By Tim Binnall
Scientists are scrambling to find a source for a strange seismic event which was picked up by sensors around the world earlier this month. The incident was reportedly first noticed on November 11th by an armchair earthquake researcher online who spotted something peculiar by way of real-time seismogram displays available online via the USGS. Noting the "most odd and unusual seismic signal" on Twitter, the citizen scientist's find caught the attention of seismologists who also found the activity to be rather intriguing.
Believed to have emanated from near the tiny island of Mayotte in the Indian Ocean, the odd event stands out to scientists because a number of aspects surrounding the seismic wave are particularly unique. They specifically point to the single-frequency, monochromatic nature of the proverbial 'hum' which reverberated across the globe as well as what appears to be no triggering earthquake event that could be cited as the cause for the activity."I don't think I've seen anything like it," marveled one seismologist to National Geographic.

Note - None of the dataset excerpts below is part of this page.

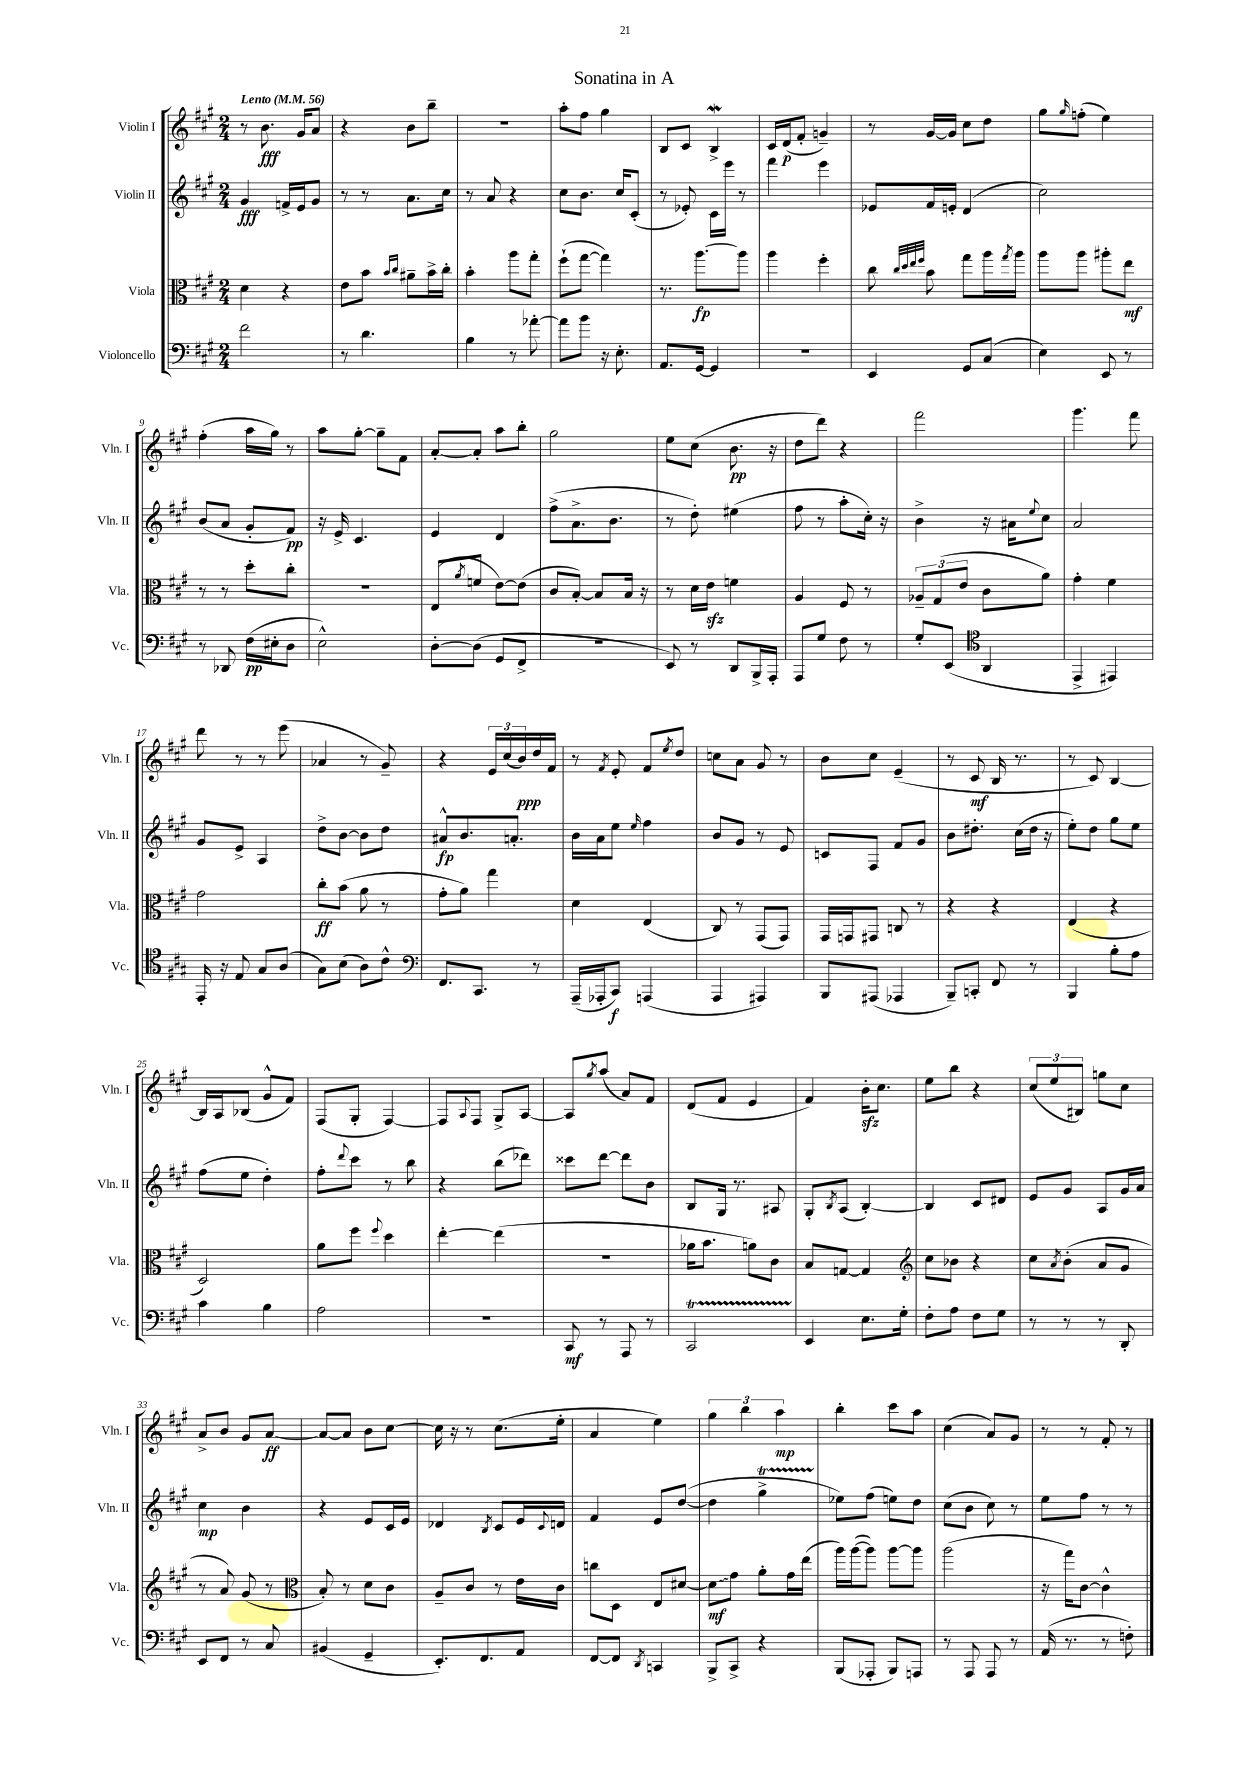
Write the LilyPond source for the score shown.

\header { title = "Sonatina in A" }
<<
\new StaffGroup <<
\new Staff = "s0" \with { instrumentName = "Violin I" shortInstrumentName = "Vln. I" } {
    \clef treble \key a \major \numericTimeSignature \time 2/4 \tempo "Lento" 4 = 56
    r8 b'8.\fff gis'16 a'8 |
    r4 b'8 b''8-- |
    R2 |
    a''8-. fis''8 gis''4 |
    b8 cis'8 b4->\mordent |
    cis'16 d'16\p( fis'8-. g'4--) |
    r8 gis'16~ gis'16 cis''8 d''8 |
    gis''8 \grace { gis''16 } f''8-.( e''4) |
    fis''4-.( a''16 gis''16) r8 |
    a''8 gis''8~-. gis''8-- fis'8 |
    a'8~-. a'8-. a''8 b''8-. |
    gis''2 |
    e''8 cis''8( b'8.\pp r16 |
    d''8 d'''8) r4 |
    fis'''2 |
    gis'''4. fis'''8 |
    d'''8 r8 r8 e'''8( |
    aes'4 r8 gis'8--) |
    r4 \tuplet 3/2 { e'16 cis''16( b'16\ppp) } d''16 fis'16 |
    r8 \acciaccatura { fis'8 } e'8-. fis'8 \acciaccatura { e''8 } d''8 |
    c''8 a'8 gis'8 r8 |
    b'8 cis''8 e'4--( |
    r8 cis'8\mf b16 r8. |
    r8 cis'8) b4~ |
    b16 a16 bes8( gis'8-^ fis'8) |
    fis8( gis8-. fis4~) |
    fis8 \appoggiatura { a8 } fis8 gis8-> a8~ |
    a8 \acciaccatura { gis''8 } a''8( a'8) fis'8 |
    d'8( fis'8 e'4 |
    fis'4) b'16-.\sfz cis''8. |
    e''8 b''8 r4 |
    \tuplet 3/2 { cis''8( e''8 bis8) } g''8 cis''8 |
    a'8-> b'8 gis'8 a'8~\ff |
    a'8~ a'8 b'8 cis''8~ |
    cis''16 r16 r8 cis''8.( e''16-. |
    a'4 e''4) |
    \tuplet 3/2 { gis''4 b''4 a''4\mp } |
    b''4-. cis'''8 a''8 |
    cis''4( a'8) gis'8 |
    r8 r8 fis'8-. r8 \bar "|." |
}
\new Staff = "s1" \with { instrumentName = "Violin II" shortInstrumentName = "Vln. II" } {
    \clef treble \key a \major \numericTimeSignature \time 2/4
    gis'4\fff f'16-> e'16 gis'8 |
    r8 r8 a'8. cis''16 |
    r8 a'8 r4 |
    cis''8 b'8. cis''16 cis'8-.( |
    r8 ees'8-.) cis'16 e'''16 r8 |
    fis'''4 e'''4 |
    ees'8 fis'16 e'16-. d'4( |
    cis''2) |
    b'8( a'8 gis'8-. fis'8\pp) |
    r16 e'16-> cis'4. |
    e'4 d'4 |
    fis''8->( a'8.-> b'8. |
    r8 d''8-.) eis''4( |
    fis''8 r8 a''8-. cis''16-.) r16 |
    b'4-> r16 ais'16 \appoggiatura { e''8 } cis''8 |
    a'2 |
    gis'8 e'8-> a4 |
    d''8-> b'8~ b'8 d''8 |
    ais'8-^\fp b'8. a'8.-. |
    b'16 a'16 e''8 \grace { e''16 } fis''4 |
    b'8 gis'8 r8 e'8 |
    c'8 fis8 fis'8 gis'8 |
    b'8 dis''8.-. cis''16( dis''16 r16 |
    e''8-.) d''8 gis''8 e''8 |
    fis''8( e''8 d''4-.) |
    fis''8-. \appoggiatura { d'''8 } cis'''8 r8 b''8 |
    r4 b''8( des'''8) |
    cisis'''8 d'''8~ d'''8 b'8 |
    b8 gis16 r8. ais8 |
    gis8-. \acciaccatura { b8 } a8( b4~-.) |
    b4 cis'8 dis'8 |
    e'8 gis'8 a8 gis'16 a'16 |
    cis''4\mp b'4 |
    r4 e'8 cis'16 e'16 |
    des'4 \acciaccatura { b8 } cis'8 e'16 \appoggiatura { cis'8 } d'16 |
    fis'4 e'8 d''8~( |
    d''4 gis''4->\startTrillSpan |
    ees''8\stopTrillSpan) fis''8( e''8) d''8 |
    cis''8( b'8 cis''8) r8 |
    e''8 fis''8 r8 r8 \bar "|." |
}
\new Staff = "s2" \with { instrumentName = "Viola" shortInstrumentName = "Vla." } {
    \clef alto \key a \major \numericTimeSignature \time 2/4
    d'4 r4 |
    e'8 b'8 \grace { b'16 cis''16 } ais'8-- b'16-> cis''16-. |
    b'4-. a''8 gis''8-. |
    fis''8-!( gis''8~ gis''4) |
    r8. a''8.~\fp a''8 |
    a''4 fis''4-. |
    cis''8 \grace { cis''32 d''32 e''32 fis''32 } b'8 gis''8 a''16 \acciaccatura { gis''8 } a''16 |
    a''8 a''8 ais''8-. e''8\mf |
    r8 r8 d''8-. cis''8-. |
    r2 |
    e8( \acciaccatura { a'8 } f'8 e'8~) e'8( |
    cis'8 b8~-.) b8 b16 r16 |
    r8 d'16 e'16\sfz f'4 |
    a4 fis8 r8 |
    \tuplet 3/2 { aes8-- gis8( e'8 } cis'8 a'8) |
    gis'4-. fis'4 |
    gis'2 |
    cis''8-.\ff b'8( a'8 r8 |
    gis'8-. a'8) gis''4 |
    d'4 e4( |
    cis8) r8 gis,8( gis,8) |
    gis,16 g,16 gis,8 c8 r8 |
    r4 r4 |
    e4( r4 |
    d2) |
    a'8 fis''8 \appoggiatura { fis''8 } d''4 |
    e''4~-. e''4( |
    r2 |
    aes'16 b'8. a'8) cis'8 |
    b8 g8~ g4 |
    \clef treble cis''8 bes'8 r4 |
    cis''8 \acciaccatura { a'8 } b'8-.( a'8 gis'8 |
    r8 a'8) gis'8( r8 |
    \clef alto b8-.) r8 d'8 cis'8 |
    a8-- cis'8 r8 e'16 cis'16 |
    c''8 d8 e8 dis'8~ |
    \once \override Glissando.style = #'zigzag dis'8\glissando\mf gis'8 a'8-. gis'16 e''16( |
    a''16) a''16~( a''8) a''8~ a''8 |
    a''2( |
    r16 gis''16) cis'8~ cis'4-^ \bar "|." |
}
\new Staff = "s3" \with { instrumentName = "Violoncello" shortInstrumentName = "Vc." } {
    \clef bass \key a \major \numericTimeSignature \time 2/4
    fis'2 |
    r8 d'4. |
    b4 r8 aes'8~-. |
    aes'8 b'8 r16 e8.-. |
    a,8. gis,16~ gis,4 |
    r2 |
    e,4 gis,8 cis8( |
    e4) e,8 r8 |
    r8 des,8 fis16\pp( eis16-. d8 |
    e2-^) |
    d8~-. d8( gis,8 fis,8-> |
    R2 |
    e,8) r8 d,8 b,,16-> a,,16-. |
    a,,8 gis8 fis8 r8 |
    gis8-. e,8( \clef tenor a,4 |
    e,4-> eis,4) |
    e,16-. r16 e8 gis8 a8( |
    gis8) b8( a8) cis'8-^ |
    \clef bass fis,8. cis,8. r8 |
    a,,16--( aes,,16-. cis,8\f) a,,4( |
    a,,4 ais,,4) |
    b,,8 ais,,8( aes,,4 |
    b,,8--) c,8-. fis,8 r8 |
    b,,4 b8-. a8 |
    cis'4 b4 |
    a2 |
    R2 |
    cis,8\mf r8 a,,8 r8 |
    cis,2\startTrillSpan |
    e,4\stopTrillSpan e8. gis16-. |
    fis8-. a8 fis8 gis8 |
    r8 r8 r8 d,8-. |
    e,8 fis,8 r8 cis8 |
    bis,4( gis,4-- |
    e,8.-.) fis,8. a,8 |
    fis,8~ fis,8 \acciaccatura { d,8 } c,4 |
    b,,8-> cis,8-> r4 |
    b,,8( aes,,8-. b,,8) a,,8 |
    r8 a,,8 a,,8 r8 |
    a,16( r8. r8 f8-.) \bar "|." |
}
>>
>>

As one can imagine, the mysterious incident has spawned all manner of theories ranging from the fantastic, like sea monsters, to the more prosaic, such as a meteor strike. As of now, experts are focusing on the possibility that the event was either what is called a 'slow earthquake' or the shifting of a subterranean magma chamber as the possible sources for the seismic activity. That said, scientists concede that the case remains remarkably curious in that no one can say for certain exactly what created the commotion in the first place.